# A reminder for some memebers as to what the F stop is all about.

Started Jan 26, 2014 | Discussions thread
Almost.
2

boggis the cat wrote:

mapgraphs wrote:

I'll try and make it more understandable,

The f/ number is the Focal Length (FL) divided by the Diameter (D) of the entrance pupil.

so the equation is f/ = FL/D

You're defining f as focal length one moment and then defining f as aperture the next. It just doesn't work that way. So no they aren't the same.

Sorry.

Bob is saying that relative aperture (note relative) is defined as f/D, where f is the focal length and D is the entrance pupil diameter.

The trick is to make it clear whether you are talking about relative aperture (e.g. 'f/2') or physical aperture (e.g. '25 mm').

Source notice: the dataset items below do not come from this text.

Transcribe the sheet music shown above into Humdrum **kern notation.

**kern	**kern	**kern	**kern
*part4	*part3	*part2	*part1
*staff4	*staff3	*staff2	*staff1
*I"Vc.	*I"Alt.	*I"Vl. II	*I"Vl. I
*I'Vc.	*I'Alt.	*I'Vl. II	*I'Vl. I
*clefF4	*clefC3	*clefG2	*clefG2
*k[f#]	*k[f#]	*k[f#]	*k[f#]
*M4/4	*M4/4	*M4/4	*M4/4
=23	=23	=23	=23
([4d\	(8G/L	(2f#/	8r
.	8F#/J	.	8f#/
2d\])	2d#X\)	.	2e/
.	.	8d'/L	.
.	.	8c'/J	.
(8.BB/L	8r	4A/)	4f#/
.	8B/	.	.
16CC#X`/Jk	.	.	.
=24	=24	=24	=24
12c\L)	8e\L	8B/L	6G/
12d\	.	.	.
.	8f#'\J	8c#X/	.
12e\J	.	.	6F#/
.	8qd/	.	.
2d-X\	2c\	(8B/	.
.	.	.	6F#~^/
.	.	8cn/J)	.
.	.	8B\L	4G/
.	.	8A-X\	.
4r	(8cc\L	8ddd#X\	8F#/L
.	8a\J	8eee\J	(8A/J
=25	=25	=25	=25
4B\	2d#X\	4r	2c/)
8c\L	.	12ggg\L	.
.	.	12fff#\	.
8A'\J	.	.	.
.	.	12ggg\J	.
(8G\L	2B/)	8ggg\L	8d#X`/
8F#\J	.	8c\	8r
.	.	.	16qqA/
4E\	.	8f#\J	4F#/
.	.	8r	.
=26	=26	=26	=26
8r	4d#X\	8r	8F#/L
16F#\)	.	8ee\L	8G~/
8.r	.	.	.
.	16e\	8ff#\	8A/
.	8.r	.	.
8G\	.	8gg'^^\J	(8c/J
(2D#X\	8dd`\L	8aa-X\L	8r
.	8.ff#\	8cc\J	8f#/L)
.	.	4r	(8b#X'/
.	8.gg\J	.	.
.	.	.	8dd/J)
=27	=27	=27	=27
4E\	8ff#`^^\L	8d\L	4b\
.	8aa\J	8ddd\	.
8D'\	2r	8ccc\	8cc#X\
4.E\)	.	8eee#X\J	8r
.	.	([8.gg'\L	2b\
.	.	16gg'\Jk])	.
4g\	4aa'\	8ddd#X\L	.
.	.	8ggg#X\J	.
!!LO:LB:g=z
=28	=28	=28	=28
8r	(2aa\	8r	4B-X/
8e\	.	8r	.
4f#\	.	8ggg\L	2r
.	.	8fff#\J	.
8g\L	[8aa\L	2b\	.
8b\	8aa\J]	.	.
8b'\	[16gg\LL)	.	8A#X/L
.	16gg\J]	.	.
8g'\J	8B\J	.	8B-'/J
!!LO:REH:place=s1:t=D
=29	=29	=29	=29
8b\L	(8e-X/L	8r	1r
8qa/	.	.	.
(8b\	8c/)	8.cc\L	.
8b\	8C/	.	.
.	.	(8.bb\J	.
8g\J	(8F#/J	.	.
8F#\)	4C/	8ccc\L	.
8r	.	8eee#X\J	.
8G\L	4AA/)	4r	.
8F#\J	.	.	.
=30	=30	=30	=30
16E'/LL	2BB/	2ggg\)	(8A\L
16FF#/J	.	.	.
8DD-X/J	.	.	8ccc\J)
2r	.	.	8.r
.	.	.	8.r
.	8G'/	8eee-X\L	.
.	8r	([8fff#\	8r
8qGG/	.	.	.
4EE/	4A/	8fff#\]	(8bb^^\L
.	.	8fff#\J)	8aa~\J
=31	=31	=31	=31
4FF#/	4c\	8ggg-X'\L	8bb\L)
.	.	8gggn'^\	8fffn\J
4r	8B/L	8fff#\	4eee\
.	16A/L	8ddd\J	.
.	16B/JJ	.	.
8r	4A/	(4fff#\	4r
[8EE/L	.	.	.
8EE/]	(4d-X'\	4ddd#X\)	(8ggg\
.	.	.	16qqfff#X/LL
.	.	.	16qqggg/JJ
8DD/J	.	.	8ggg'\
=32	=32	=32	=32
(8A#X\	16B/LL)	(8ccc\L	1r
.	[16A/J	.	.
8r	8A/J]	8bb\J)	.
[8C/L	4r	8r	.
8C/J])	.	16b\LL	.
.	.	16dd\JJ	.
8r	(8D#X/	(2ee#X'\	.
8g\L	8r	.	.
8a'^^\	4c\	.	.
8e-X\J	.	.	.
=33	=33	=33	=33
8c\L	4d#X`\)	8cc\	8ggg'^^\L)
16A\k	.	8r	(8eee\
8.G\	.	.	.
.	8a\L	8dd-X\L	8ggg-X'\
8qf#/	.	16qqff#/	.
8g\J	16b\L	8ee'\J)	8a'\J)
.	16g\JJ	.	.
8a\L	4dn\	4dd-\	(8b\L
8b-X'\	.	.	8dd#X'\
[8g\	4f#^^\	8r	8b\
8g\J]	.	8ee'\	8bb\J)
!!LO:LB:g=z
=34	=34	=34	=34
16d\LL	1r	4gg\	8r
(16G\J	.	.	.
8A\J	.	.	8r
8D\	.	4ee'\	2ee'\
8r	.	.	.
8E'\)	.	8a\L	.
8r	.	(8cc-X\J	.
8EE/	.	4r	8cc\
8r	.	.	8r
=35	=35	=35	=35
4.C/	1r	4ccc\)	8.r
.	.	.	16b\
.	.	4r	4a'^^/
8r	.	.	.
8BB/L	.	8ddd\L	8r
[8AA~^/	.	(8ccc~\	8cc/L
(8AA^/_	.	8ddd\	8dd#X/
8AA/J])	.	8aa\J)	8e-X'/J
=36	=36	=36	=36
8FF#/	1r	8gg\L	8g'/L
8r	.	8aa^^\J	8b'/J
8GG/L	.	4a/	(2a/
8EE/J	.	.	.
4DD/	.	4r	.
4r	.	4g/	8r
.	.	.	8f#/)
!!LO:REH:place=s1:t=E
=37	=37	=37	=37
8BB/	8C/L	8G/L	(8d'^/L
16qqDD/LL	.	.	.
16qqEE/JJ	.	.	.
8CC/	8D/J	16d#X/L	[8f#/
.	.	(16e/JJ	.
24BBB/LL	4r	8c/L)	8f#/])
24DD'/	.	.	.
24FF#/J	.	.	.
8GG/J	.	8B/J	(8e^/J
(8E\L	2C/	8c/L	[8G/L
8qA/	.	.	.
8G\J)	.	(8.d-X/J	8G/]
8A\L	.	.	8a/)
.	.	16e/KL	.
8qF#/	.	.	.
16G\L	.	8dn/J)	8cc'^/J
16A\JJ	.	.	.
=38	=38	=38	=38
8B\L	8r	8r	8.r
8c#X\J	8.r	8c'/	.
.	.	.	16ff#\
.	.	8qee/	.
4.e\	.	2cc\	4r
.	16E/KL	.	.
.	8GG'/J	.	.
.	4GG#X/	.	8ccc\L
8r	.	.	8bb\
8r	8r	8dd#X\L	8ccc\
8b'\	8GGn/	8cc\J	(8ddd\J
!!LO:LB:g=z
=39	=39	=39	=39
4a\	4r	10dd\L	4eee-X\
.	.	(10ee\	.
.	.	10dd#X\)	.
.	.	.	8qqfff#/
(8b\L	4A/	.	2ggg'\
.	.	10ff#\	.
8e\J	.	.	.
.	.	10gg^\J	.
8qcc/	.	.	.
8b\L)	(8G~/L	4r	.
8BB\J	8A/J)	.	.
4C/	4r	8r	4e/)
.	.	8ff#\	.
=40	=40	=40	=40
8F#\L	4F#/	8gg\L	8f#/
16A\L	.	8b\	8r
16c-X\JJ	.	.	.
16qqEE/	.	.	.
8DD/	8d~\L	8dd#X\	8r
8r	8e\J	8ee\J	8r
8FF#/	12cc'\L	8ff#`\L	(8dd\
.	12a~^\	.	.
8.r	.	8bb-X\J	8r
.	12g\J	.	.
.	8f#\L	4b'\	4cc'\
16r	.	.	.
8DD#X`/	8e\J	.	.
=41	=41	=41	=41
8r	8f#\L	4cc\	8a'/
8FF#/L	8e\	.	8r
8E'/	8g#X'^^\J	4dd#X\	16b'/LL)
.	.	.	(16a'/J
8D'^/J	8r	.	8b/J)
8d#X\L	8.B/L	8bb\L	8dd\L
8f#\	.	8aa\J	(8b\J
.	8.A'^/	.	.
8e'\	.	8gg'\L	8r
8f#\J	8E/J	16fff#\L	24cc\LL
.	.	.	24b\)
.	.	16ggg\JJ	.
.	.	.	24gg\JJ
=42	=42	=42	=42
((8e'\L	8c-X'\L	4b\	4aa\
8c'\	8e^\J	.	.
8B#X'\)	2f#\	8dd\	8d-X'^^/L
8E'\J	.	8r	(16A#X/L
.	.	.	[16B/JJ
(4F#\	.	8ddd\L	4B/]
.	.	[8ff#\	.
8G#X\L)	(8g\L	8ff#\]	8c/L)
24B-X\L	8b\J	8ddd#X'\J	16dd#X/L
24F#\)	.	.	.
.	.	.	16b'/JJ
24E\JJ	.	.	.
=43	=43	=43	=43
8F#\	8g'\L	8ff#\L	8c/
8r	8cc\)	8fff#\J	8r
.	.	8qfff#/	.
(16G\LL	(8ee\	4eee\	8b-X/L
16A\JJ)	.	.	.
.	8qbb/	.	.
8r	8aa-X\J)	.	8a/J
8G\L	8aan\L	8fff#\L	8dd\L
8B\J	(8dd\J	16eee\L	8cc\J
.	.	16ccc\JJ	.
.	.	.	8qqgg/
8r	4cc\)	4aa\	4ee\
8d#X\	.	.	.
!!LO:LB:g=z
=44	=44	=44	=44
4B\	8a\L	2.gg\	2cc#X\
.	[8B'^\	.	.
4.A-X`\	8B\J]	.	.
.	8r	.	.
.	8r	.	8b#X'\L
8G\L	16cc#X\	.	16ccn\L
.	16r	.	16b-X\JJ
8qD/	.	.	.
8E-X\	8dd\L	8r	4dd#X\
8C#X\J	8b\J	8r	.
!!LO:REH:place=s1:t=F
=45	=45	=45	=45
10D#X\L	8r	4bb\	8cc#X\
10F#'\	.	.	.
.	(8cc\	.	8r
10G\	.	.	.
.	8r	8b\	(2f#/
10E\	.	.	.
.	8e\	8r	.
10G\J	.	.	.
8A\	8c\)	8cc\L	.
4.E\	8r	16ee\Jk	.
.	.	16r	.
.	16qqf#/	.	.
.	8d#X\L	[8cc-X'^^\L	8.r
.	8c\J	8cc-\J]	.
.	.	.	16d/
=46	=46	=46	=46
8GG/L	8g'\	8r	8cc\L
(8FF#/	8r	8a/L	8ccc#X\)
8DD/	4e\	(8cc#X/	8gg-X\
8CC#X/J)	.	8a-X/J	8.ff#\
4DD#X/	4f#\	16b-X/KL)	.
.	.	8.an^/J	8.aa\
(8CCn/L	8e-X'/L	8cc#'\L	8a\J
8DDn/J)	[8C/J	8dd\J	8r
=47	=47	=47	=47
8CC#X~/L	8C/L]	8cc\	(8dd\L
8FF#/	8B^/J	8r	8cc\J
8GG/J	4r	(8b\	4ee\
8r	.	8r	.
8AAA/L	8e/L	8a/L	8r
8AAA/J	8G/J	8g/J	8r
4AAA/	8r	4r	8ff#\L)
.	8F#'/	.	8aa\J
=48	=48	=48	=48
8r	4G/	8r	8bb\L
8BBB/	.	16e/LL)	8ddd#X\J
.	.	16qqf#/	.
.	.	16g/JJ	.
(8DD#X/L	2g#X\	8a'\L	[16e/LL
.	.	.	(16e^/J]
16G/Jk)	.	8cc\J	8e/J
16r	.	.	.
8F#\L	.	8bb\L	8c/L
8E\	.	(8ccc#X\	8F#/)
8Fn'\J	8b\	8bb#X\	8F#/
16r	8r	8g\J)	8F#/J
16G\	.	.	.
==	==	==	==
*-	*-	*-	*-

Not "physical aperture" but "virtual aperture" (entrance pupil). The virtual aperture is the image of the physical aperture through the FE (front element).

To get f/2 at f = 50 mm requires an aperture of 25 mm: 50/2 = 25. So, as an example:

• FourThirds: the ZD 50 mm f/2 lens has a maximum aperture of 50/2 = 25 mm
• 135: a 100 mm f/2 lens requires a maximum aperture of 100/2 = 50 mm.

Both the above lenses would have the same EFL of 100 mm (EFL means 'Equivalent Focal Length' in 135 terms).

Yes.

The 135 lens requires twice the physical aperture to achieve f/2 because the lens must cover a much larger sensor.

This isn't so.  A FF 100mm lens at f/4 (or a 100 / 4 lens) still has an image circle that covers the entire sensor.  In fact, a 100mm lens at f/4 on FF would project the exact same amount of light on the whole of the sensor as a 50mm lens at f/2 on 4/3 for a given scene luminance and shutter speed.